My Sexuality

My sexuality has confounded many people during my life. Because I’m often a rather flamboyant character in real life, many people assume that I must be gay. It’s an assumption I’ve never quite understood, but I’ve rationalised it thus; I’ve always had a passion for life, living it on my own terms, often outside the social norm, without really caring what people think. Many (though not all) of the openly gay people I’ve known have embraced their sexuality and how it pertains to their lives with a fierce passion (perhaps because we’re fortunate enough to live in a country where they’re allowed to be this passionate). Whilst I might not necessarily share their choice in partners, it’s the passion the gay community has for life that I’ve always loved, respected and tried to emulate. I think it’s this shared passion that confuses people. I’ve thrown off so many gaydars in clubs that it became quite annoying!

In my teens up to my mid-twenties or so, I was 100% straight. Having been teased on the more homophobic schoolyards of the 90s over the possibility that I might be gay, I expended far too much energy dispelling such myths by trying to overcompensate.

Someone posed the fair question in a comment of one of my earlier blogs as to whether my fetish for seeing my partners fuck other guys is a reflection on perhaps a desire for the male form myself. I can’t say that’s really the case, but in the last 6 or 7 years ago, I’ve noticed that my rigid heterosexuality has become a lot more relaxed. When people enquire as to my sexuality these days, I’ve adopted the somewhat Douglas Adams-esque description, ‘Mostly Straight’. I do occasionally find men attractive – the one most of my friends know about is John Travolta circa Grease/Saturday Night Fever. Travolta is beautiful in those films. Jeff Goldblum in Jurassic Park is another one – he was the first nerd sex symbol I’d ever encountered in my lifetime.

Beyond the drunken (or these days, not so drunken lol) snogs on nights out, my experiences with men have been very limited. Once, during a threesome with another guy, my partner at the time and I asked him to perform ‘coitalingus’, where someone goes down on a couple during the ack of sex. Usually, the act is focussed on the woman, but one someone’s tongue is in that region during sex, it might get the cock as well. I wasn’t particularly bothered by this – I was having sex with my partner at the time, so couldn’t complain! – but the guy removed my cock from her pussy and started sucking it on its own. I put a stop to that very quickly because a) I hadn’t given him permission to do that, b) I didn’t particularly like the guy (he was someone my partner liked) and c) I was still clinging to my rigid heterosexuality.

During one of mine and another partner’s visits to our local swingers club, we were having fun next to another couple when the man in that couple reached for my penis, took hold of it, and guided it into his partner’s mouth. Again, this didn’t bother me – although it was the first (and to my recollection, only) time a man has held my erect cock, it was to facilitate a mainly heterosexual act.

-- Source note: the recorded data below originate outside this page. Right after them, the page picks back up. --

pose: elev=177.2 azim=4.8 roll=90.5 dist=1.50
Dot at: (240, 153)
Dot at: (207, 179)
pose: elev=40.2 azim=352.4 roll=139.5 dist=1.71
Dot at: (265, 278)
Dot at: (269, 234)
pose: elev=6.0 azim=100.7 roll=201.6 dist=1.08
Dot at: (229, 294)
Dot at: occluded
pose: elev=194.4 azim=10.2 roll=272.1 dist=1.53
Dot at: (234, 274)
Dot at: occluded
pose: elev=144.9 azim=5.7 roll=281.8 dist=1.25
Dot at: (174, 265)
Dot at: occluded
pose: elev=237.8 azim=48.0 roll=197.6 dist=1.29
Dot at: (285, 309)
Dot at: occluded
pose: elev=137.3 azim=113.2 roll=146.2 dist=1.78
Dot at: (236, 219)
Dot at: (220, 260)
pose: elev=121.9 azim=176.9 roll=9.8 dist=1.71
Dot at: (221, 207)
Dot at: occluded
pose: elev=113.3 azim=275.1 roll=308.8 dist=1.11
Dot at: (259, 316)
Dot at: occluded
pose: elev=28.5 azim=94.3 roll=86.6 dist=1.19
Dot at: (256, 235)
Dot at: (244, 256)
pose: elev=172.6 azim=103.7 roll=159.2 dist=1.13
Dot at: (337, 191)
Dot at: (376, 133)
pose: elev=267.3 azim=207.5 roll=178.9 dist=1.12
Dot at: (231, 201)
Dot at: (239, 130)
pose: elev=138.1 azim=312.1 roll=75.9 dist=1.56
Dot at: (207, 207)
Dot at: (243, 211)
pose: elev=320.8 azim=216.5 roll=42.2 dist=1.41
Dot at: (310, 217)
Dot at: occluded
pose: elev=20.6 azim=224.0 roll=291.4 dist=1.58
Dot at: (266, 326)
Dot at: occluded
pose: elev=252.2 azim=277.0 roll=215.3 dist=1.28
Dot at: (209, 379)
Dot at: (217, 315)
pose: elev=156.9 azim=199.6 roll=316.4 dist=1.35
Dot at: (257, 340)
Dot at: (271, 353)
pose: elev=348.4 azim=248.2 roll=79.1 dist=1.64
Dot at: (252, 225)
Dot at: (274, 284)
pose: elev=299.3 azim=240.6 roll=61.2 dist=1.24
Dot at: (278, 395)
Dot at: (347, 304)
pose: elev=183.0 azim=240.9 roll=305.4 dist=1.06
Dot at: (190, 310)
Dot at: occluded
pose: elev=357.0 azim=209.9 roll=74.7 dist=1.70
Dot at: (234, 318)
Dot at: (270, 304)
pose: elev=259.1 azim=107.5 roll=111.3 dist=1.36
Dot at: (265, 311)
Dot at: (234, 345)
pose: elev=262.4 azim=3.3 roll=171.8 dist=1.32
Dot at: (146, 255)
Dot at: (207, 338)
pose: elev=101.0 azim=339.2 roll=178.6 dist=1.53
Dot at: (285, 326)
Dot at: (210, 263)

I guess that’s what this lifestyle does; it de-sensitises your hetero-mind to the sight of an erect penis to the point where playing with one wouldn’t be a particularly big deal. Obviously there’s a lot more to sexuality than what genitalia you play with. I wouldn’t solely date a man – as a package I find women more attractive, physically, mentally and emotionally. In sexual situations, I’m happy to play with men as long as there’s a woman involved, and I like looking at cocks as long as there’s a vagina involved.

I am curious as to whether I physically perform with a guy. When people question what ‘mostly straight’ means, often a give a tongue-in-cheek (cock-in-cheek?) answer that if I was in a group situation and a woman was sat on my face making me eat her out, if someone else started sucking my cock I wouldn’t ask the woman sitting on my face to climb off so I could check whether the person sucking my cock was male or female. Could I have sex with a guy? In terms of being penetrated, sure. I’ve had ladies insert plugs and toys into my arse before, so the physical act is nothing strange to me. Which is why when groups of straight men ask each other whether they’d rather give or receive, I go against the grain and say ‘receive’ – the known is better than the unknown! Could I penetrate another guy? I honestly don’t know. I’d quite like to try with a willing volunteer, but I’d probably need a woman there as a ‘fluffer’ to keep me hard. Could I suck another guy’s cock? Hmm I don’t know. Again, maybe if there was a woman there to help me.

I guess one of the reasons I like seeing other erect cocks with my partners is that the sight of an erect cock still strikes a taboo nerve with my younger self’s rigid heterosexuality. And I kinda like busting taboos!